BERLIN (Reuters) - Germany's constitutional court ruled on Wednesday that the coalition government's decision to re-allocate 60 billion euros ($65.21 billion) of unused debt from the pandemic era to its climate and transformation fund was unconstitutional.
Here are some of the implications for the budget, German fiscal policy and Chancellor Olaf Scholz's three-way coalition:
IMPACT ON THE 2024 BUDGET?
Germany's 2024 budget and financial plans through 2027 were due to be finalised on Friday, as Europe's biggest economic power curbs its spending after a surge in response to COVID-19 and the Ukraine war.
However, Wednesday's ruling looks set to force the coalition to now additionally account for the 60 billion euros, requiring it to cut back spending elsewhere given the junior coalition Free Democrats (FDP) party has ruled out tax hikes during this legislative period.
It is unclear how much of this it will have to account for in the 2024 budget.
"This poses the biggest problem in economic policy to the government in this legislative period," said Jens Suedekum, economist at Duesseldorf University, noting that the 60 billion euros had been factored in to help finance building renovations, updating heating systems and subsidies for electricity prices.
Finance Minister Christian Lindner, however, said the government had a contingency plan for a negative ruling which he is expected to explain later on Wednesday.
He is due to hold a news conference with Chancellor Olaf Scholz and Economy Minister Robert Habeck at 1245 CET.
HOW WILL IT AFFECT GERMAN FINANCIAL POLICY?
Germany has in the past few years used what some analysts call accountancy tricks to get around its debt brake, which restricts the German public deficit to 0.35% of GDP, such as creating off-budget "exceptional funds".
One method was to change the accounting principle by which borrowing counted against the budget deficit in the year the borrowing was actually done.
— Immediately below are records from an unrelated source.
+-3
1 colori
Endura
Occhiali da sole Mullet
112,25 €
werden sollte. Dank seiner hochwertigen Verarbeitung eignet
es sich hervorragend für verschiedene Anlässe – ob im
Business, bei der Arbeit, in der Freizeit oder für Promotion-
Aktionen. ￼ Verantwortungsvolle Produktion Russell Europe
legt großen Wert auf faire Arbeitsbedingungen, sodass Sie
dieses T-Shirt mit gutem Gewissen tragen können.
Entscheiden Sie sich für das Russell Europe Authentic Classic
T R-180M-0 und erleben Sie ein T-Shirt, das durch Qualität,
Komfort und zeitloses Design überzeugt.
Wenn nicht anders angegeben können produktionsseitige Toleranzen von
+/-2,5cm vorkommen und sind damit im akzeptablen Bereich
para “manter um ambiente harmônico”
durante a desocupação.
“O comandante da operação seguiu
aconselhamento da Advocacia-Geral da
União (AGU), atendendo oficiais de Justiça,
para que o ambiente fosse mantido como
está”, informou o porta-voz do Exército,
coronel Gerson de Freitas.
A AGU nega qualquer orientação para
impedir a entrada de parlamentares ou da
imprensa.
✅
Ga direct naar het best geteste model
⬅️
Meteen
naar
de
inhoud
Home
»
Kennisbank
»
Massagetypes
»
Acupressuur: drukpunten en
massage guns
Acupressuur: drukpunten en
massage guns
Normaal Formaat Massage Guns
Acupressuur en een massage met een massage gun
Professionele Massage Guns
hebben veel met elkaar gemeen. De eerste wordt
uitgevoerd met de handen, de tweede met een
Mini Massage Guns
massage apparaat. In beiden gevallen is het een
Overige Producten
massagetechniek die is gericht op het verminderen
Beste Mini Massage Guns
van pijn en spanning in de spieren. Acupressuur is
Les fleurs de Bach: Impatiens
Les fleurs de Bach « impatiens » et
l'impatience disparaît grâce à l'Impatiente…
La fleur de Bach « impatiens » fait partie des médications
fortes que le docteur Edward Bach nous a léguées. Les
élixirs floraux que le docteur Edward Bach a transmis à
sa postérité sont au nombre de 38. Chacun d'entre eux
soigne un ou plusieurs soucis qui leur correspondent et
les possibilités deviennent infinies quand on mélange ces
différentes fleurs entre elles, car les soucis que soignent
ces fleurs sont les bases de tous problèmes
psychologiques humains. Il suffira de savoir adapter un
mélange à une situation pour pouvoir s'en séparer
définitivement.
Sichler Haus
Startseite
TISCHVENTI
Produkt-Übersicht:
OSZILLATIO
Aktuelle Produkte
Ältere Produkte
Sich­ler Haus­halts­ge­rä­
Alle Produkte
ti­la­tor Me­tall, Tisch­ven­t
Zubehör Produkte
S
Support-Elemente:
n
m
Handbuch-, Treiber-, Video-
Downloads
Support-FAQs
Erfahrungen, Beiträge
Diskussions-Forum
Therefore, the 60 billion euros transfer counted only as a deficit in 2021, but not in the years 2023 and 2024 when most of the spending was supposed to occur.
The ruling against this, however, indicates that Berlin will either have to stick more closely to the spirit of the debt brake, suspend it again, or reform it altogether.
Clemens Fuest of the Ifo Economic Institute said one option would be to suspend the brake for 2023 and 2024 arguing the transition to a carbon neutral economy is another emergency situation.
"Whether this would be compatible with the constitution however is unclear after this ruling," said Fuest.
Marcel Fratzscher of the German Institute for Economic Research said government attempts in the last 12 years to circumvent the debt brake "have contributed to ever more absurd manoeuvres".
"The debt brake is no longer in tune with the times, because it takes the necessary room for manoeuvre away from politicians to fight crises and invest in the future."
WHAT WILL THE IMPACT BE ON RULING COALITION?
The ruling is expected to heighten tensions in Scholz's already fractious three-way coalition, which has seen support slump since taking office nearly two years ago as it tackles a series of crises, in part due to public infighting.
Just a third of voters would vote for the parties of the coalition if elections were to be held now, according to the latest survey by pollster Forsa.
Several FDP lawmakers have in recent months called for the party, which has fallen out of several state parliaments in regional elections over the past year, to leave the coalition.
Meanwhile, demands from the Greens to reform the debt brake to enable more investment after years of neglect are likely to pick up, clashing with the FDP's insistence on sticking to the rules and remaining fiscally cautious.